40. A communications headset as in claim 28 wherein the ear piece comprises an opening and a flexible material adapted to frictionally engage an ear canal.

41. A communications headset as in claim 40 wherein the flexible material is plastic.

42. A communications headset as in claim 40 wherein the flexible material is silicone.

43. A communications headset as in claim 40 wherein the opening comprises a cylindrical, rigid tube and the flexible material comprises compressible foam surrounding the tube.

43. A communications headset as in claim 28 wherein the ear piece and the housing provides acoustic isolation of at least 15 dB from ambient sound over the range of audible frequencies.

44. A communications headset as in claim 43 wherein the ear piece provides acoustic isolation in the range of 15 to 25 dB from ambient sound over the range of audible frequencies.

45. A communications headset as in claim 28 further comprising a flexible ear support.

46. A communications headset as in claim 28 wherein the ear piece solely supports the communications headset on the user.

47. A communications headset as in claim 28 wherein at least some ambient sound is electronically transmitted to the driver.

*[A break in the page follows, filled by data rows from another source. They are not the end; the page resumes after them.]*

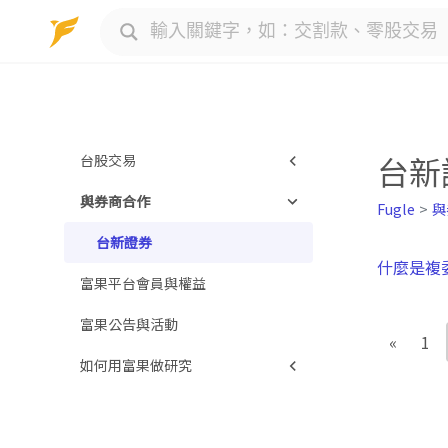
Skip
to
content
台新
台股交易
與券商合作
股東須知
Fugle
與
進階交易商品
台新證券
什麼是複
富果平台會員與權益
交易規則說明
富果公告與活動
台股名詞大全
«
1
如何用富果做研究
當沖與融資融券
基本面
技術面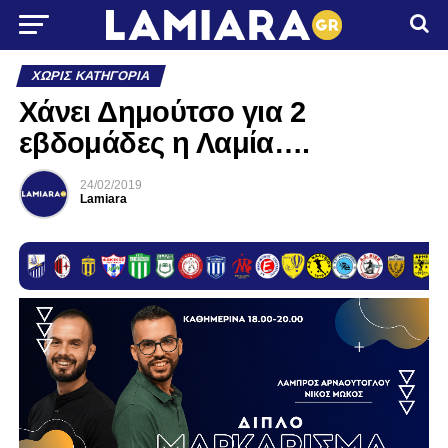
ΧΩΡΊΣ ΚΑΤΗΓΟΡΊΑ
Χάνει Δημούτσο για 2
εβδομάδες η Λαμία….
24/02/2019
Lamiara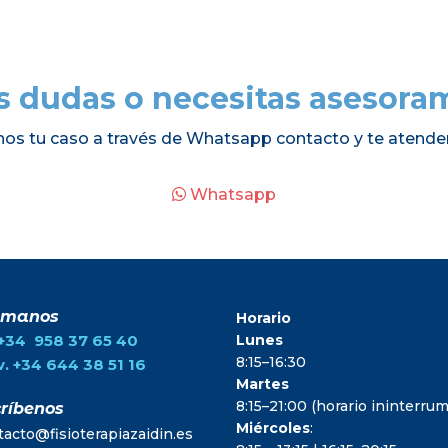
s dudas o necesitas asesora
nos tu caso a través de Whatsapp contacto y te atende
Whatsapp
ámanos
Horario
.+34 958 37 65 40
Lunes
8:15–16:30
. +34 644 38 51 16
Martes
8:15–21:00 (horario ininterr
ríbenos
Miércoles
:
tacto@fisioterapiazaidin.es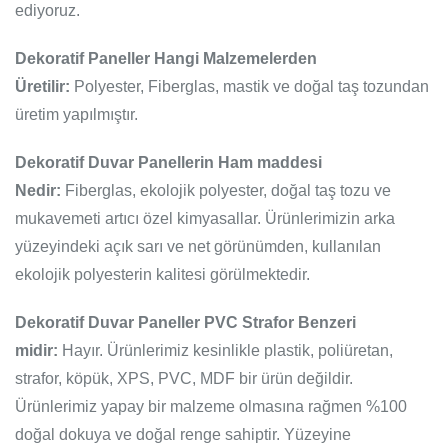
ediyoruz.
Dekoratif Paneller Hangi Malzemelerden
Üretilir:
Polyester, Fiberglas, mastik ve doğal taş tozundan
üretim yapılmıştır.
Dekoratif Duvar Panellerin Ham maddesi
Nedir:
Fiberglas, ekolojik polyester, doğal taş tozu ve
mukavemeti artıcı özel kimyasallar. Ürünlerimizin arka
yüzeyindeki açık sarı ve net görünümden, kullanılan
ekolojik polyesterin kalitesi görülmektedir.
Dekoratif Duvar Paneller PVC Strafor Benzeri
midir:
Hayır. Ürünlerimiz kesinlikle plastik, poliüretan,
strafor, köpük, XPS, PVC, MDF bir ürün değildir.
Ürünlerimiz yapay bir malzeme olmasına rağmen %100
doğal dokuya ve doğal renge sahiptir. Yüzeyine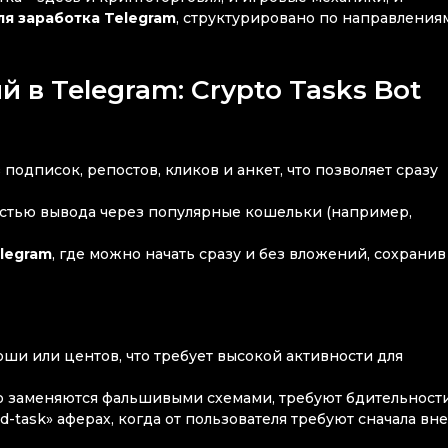
я заработка Telegram
, структурировано по направлениям
в Telegram: Crypto Tasks Bot
подписок, репостов, кликов и анкет, что позволяет сразу
стью вывода через популярные кошельки (например,
legram
, где можно начать сразу и без вложений, сохранив
оши или центов, что требует высокой активности для
то заменяются фальшивыми схемами, требуют бдительности
-task» аферах, когда от пользователя требуют сначала вн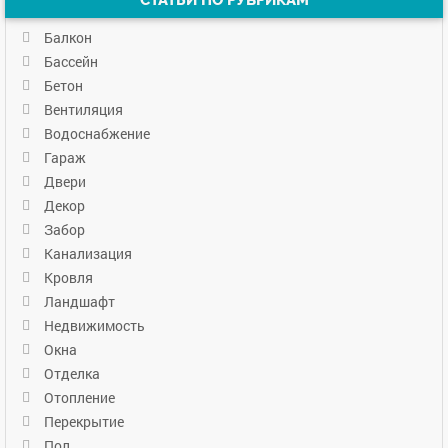
Балкон
Бассейн
Бетон
Вентиляция
Водоснабжение
Гараж
Двери
Декор
Забор
Канализация
Кровля
Ландшафт
Недвижимость
Окна
Отделка
Отопление
Перекрытие
Пол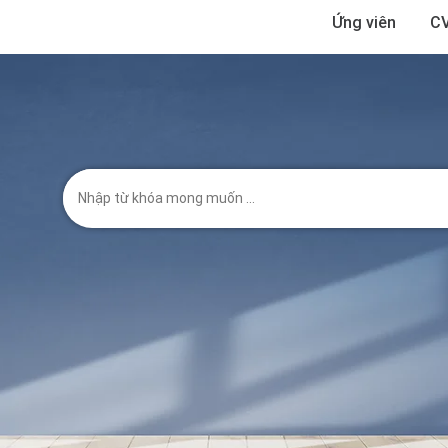
Ứng viên
CV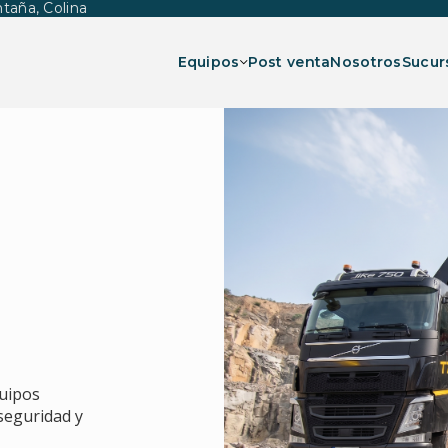
taña, Colina
Equipos
Post venta
Nosotros
Sucur
Show submenu for Equi
quipos
 seguridad y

48. A communications headset as in claim 28 wherein the microphone is acoustically isolated from the driver signal and thereby reduces echo to a far-end talker.

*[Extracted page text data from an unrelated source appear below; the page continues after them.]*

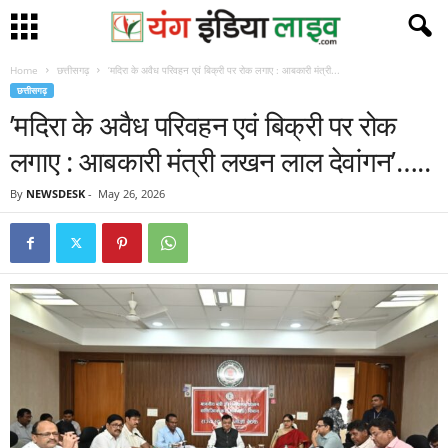
Home
छत्तीसगढ़
’मदिरा के अवैध परिवहन एवं बिक्री पर रोक लगाए : आबकारी मंत्री...
छत्तीसगढ़
’मदिरा के अवैध परिवहन एवं बिक्री पर रोक
लगाए : आबकारी मंत्री लखन लाल देवांगन’…..
By
NEWSDESK
-
May 26, 2026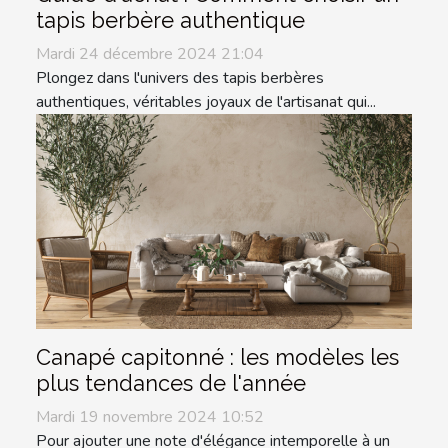
tapis berbère authentique
Mardi 24 décembre 2024 21:04
Plongez dans l'univers des tapis berbères
authentiques, véritables joyaux de l'artisanat qui...
Canapé capitonné : les modèles les
plus tendances de l'année
Mardi 19 novembre 2024 10:52
Pour ajouter une note d'élégance intemporelle à un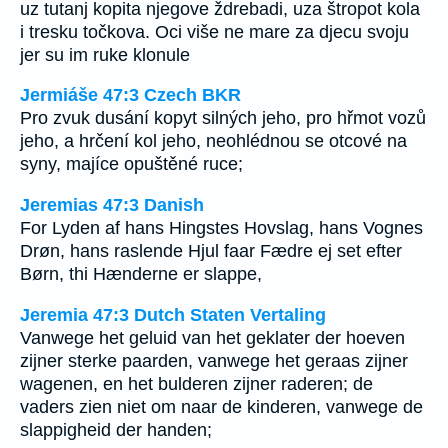
uz tutanj kopita njegove ždrebadi, uza štropot kola
i tresku točkova. Oci više ne mare za djecu svoju
jer su im ruke klonule
Jermiáše 47:3 Czech BKR
Pro zvuk dusání kopyt silných jeho, pro hřmot vozů
jeho, a hrčení kol jeho, neohlédnou se otcové na
syny, majíce opuštěné ruce;
Jeremias 47:3 Danish
For Lyden af hans Hingstes Hovslag, hans Vognes
Drøn, hans raslende Hjul faar Fædre ej set efter
Børn, thi Hænderne er slappe,
Jeremia 47:3 Dutch Staten Vertaling
Vanwege het geluid van het geklater der hoeven
zijner sterke paarden, vanwege het geraas zijner
wagenen, en het bulderen zijner raderen; de
vaders zien niet om naar de kinderen, vanwege de
slappigheid der handen;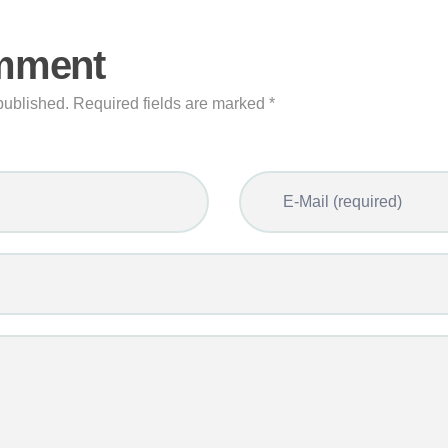
mment
published. Required fields are marked *
E-Mail (required)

49. A communications headset comprising: a first housing for a first ear, the first housing comprising a first speaker driver; a second housing for a second ear, the second housing comprising a second speaker driver; a first nozzle for insertion into the first ear canal, the first nozzle coupled to the first housing; a second nozzle for insertion into the second ear canal, the second nozzle coupled to the second housing a first acoustically isolating ear piece coupled to the first nozzle, the first ear piece and the housing providing at least 15 dB of acoustic isolation from ambient sound over the range of audible frequencies; a second acoustically isolating ear piece coupled to the second nozzle, the second ear piece and the second housing providing at least 15 dB of acoustic isolation from ambient sound over the range of audible frequencies; and a microphone.

50. A communications headset as in claim 49 further comprising lateralization means for manipulating a first signal to the first speaker driver and a second signal to the second speaker driver to create a sensation that sound is coming from one direction more than from another direction.

51. A communications headset as in claim 50 wherein the lateralization means comprises at least one of the following steps: manipulation of a level difference, manipulation of a phase difference and manipulation of an intraural time difference.